- _Brief_: For any picture in the lines below, please leave it out and copy the rest exactly.

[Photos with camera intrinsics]
-*-*-

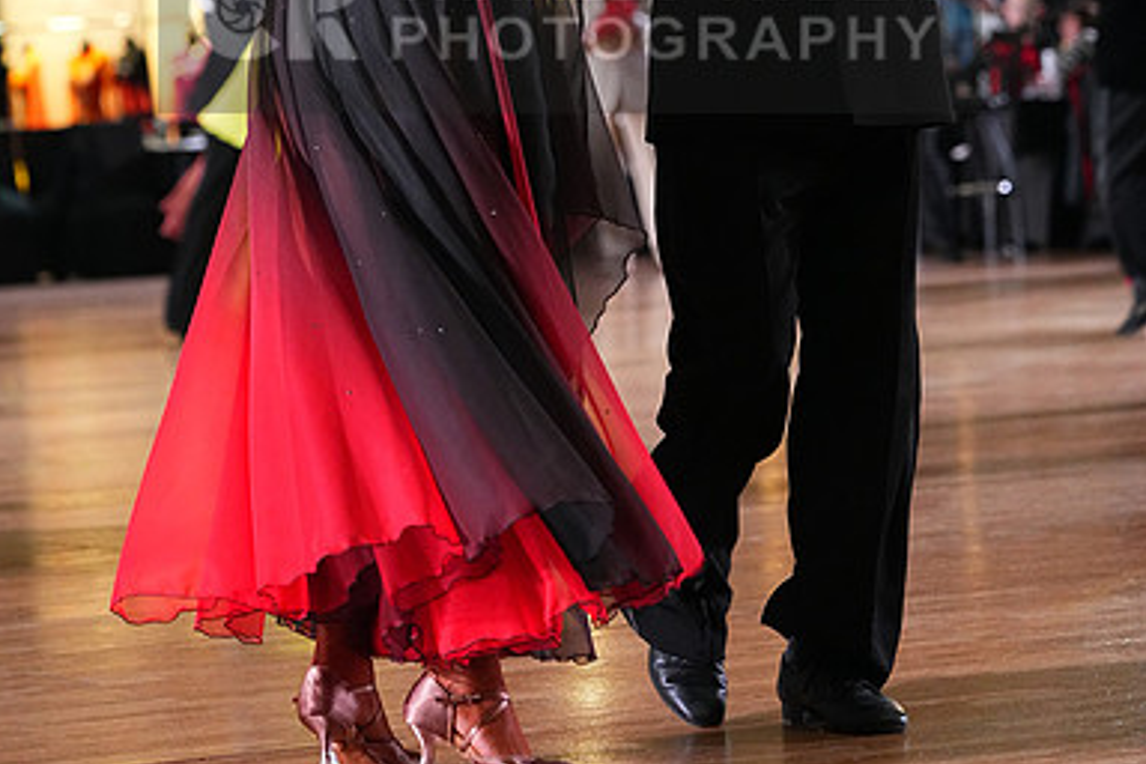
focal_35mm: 180
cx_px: 572
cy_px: 15
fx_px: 5730
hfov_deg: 11.4
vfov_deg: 7.6
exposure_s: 1/400
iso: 6400
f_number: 4.5
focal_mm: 119
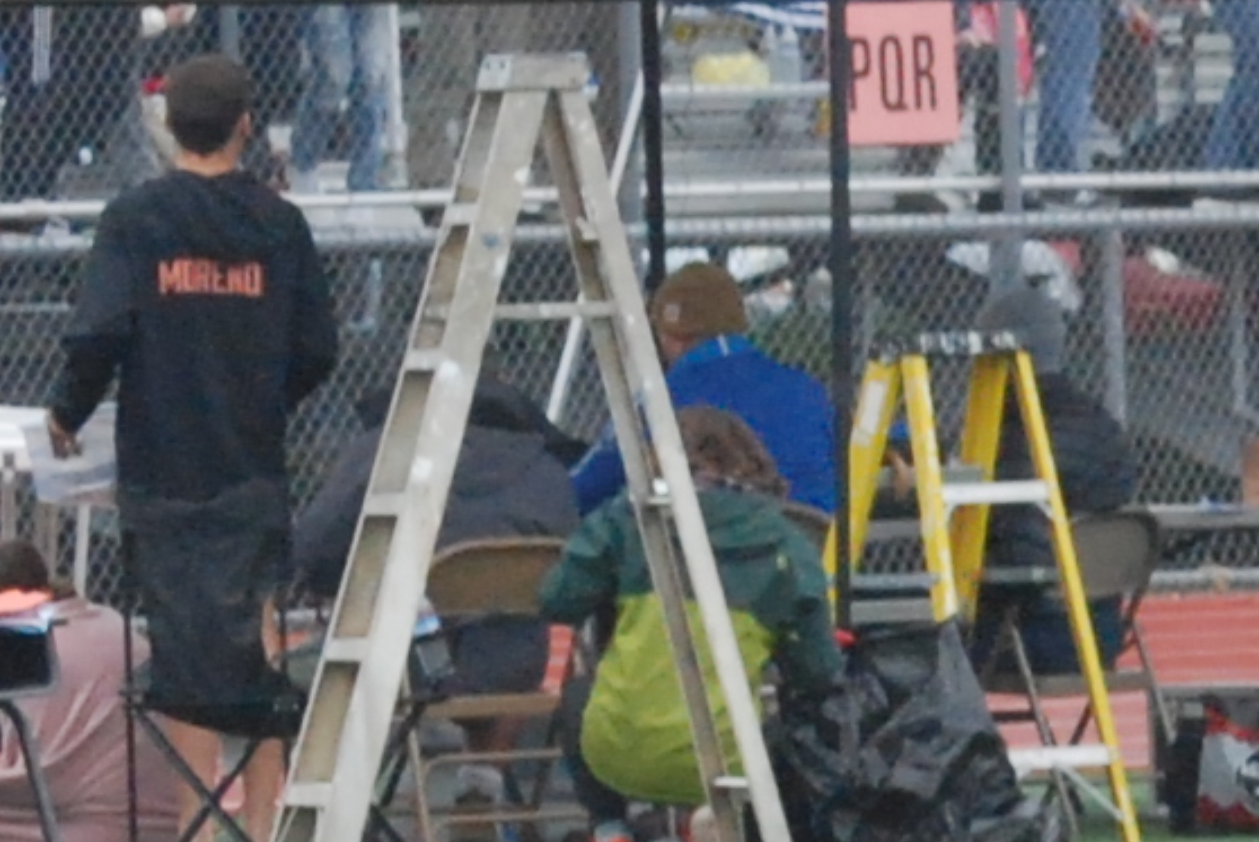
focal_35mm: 708
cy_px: 799
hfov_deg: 2.9
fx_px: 24779
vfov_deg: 1.9
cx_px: 3572
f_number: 7.1
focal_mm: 68
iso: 1000
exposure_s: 1/800
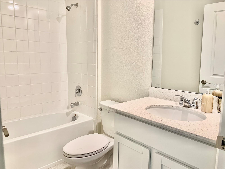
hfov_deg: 67.3
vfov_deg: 53.1
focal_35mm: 26
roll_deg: +0.1
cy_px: 84
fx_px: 169
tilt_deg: -8.8
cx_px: 112
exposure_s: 1/60
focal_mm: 4.25
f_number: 1.8
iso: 100
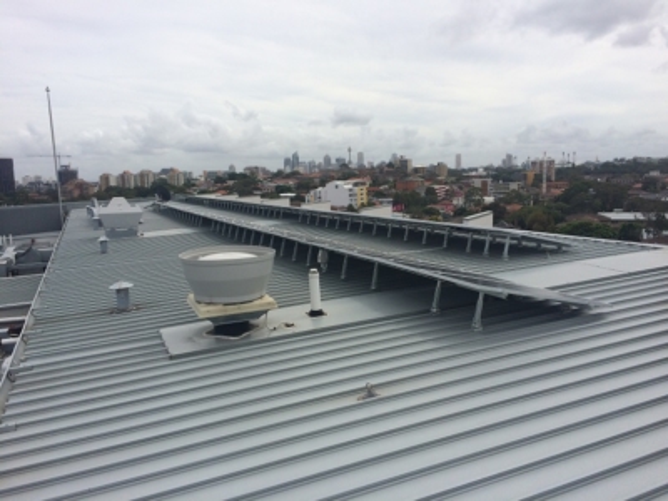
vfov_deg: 48.2
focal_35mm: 29
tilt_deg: -8.8
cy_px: 250
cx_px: 334
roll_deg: +2.0
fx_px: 560
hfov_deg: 61.7
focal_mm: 4.15
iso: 32
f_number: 2.2
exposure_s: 1/4115
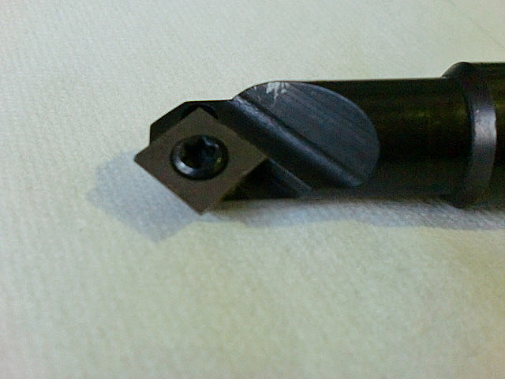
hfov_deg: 52.6
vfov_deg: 40.7
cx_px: 252
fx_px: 511
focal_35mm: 35
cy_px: 190
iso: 800
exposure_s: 1/60
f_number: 3.1
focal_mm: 6.3
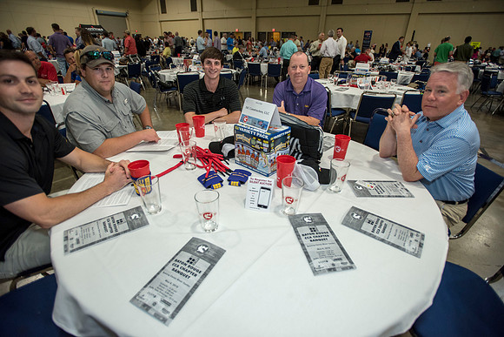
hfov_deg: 93.3
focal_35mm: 17
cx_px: 252
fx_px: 238
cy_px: 168
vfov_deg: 70.5
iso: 1250
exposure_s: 1/250
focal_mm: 17
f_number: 2.8
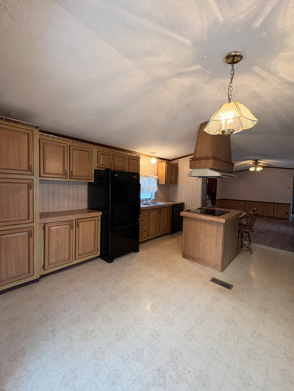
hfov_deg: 85.7
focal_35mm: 14
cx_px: 147
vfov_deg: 102.1
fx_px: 159
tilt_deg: -2.8
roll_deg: -2.1
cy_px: 196
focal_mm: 2.22
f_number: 2.2
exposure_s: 1/60
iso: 400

-*-*-

- _Written answer_:
focal_35mm: 180
cx_px: 572
cy_px: 15
fx_px: 5730
hfov_deg: 11.4
vfov_deg: 7.6
exposure_s: 1/400
iso: 6400
f_number: 4.5
focal_mm: 119
focal_35mm: 708
cy_px: 799
hfov_deg: 2.9
fx_px: 24779
vfov_deg: 1.9
cx_px: 3572
f_number: 7.1
focal_mm: 68
iso: 1000
exposure_s: 1/800
hfov_deg: 67.3
vfov_deg: 53.1
focal_35mm: 26
roll_deg: +0.1
cy_px: 84
fx_px: 169
tilt_deg: -8.8
cx_px: 112
exposure_s: 1/60
focal_mm: 4.25
f_number: 1.8
iso: 100
vfov_deg: 48.2
focal_35mm: 29
tilt_deg: -8.8
cy_px: 250
cx_px: 334
roll_deg: +2.0
fx_px: 560
hfov_deg: 61.7
focal_mm: 4.15
iso: 32
f_number: 2.2
exposure_s: 1/4115
hfov_deg: 52.6
vfov_deg: 40.7
cx_px: 252
fx_px: 511
focal_35mm: 35
cy_px: 190
iso: 800
exposure_s: 1/60
f_number: 3.1
focal_mm: 6.3
hfov_deg: 93.3
focal_35mm: 17
cx_px: 252
fx_px: 238
cy_px: 168
vfov_deg: 70.5
iso: 1250
exposure_s: 1/250
focal_mm: 17
f_number: 2.8
hfov_deg: 85.7
focal_35mm: 14
cx_px: 147
vfov_deg: 102.1
fx_px: 159
tilt_deg: -2.8
roll_deg: -2.1
cy_px: 196
focal_mm: 2.22
f_number: 2.2
exposure_s: 1/60
iso: 400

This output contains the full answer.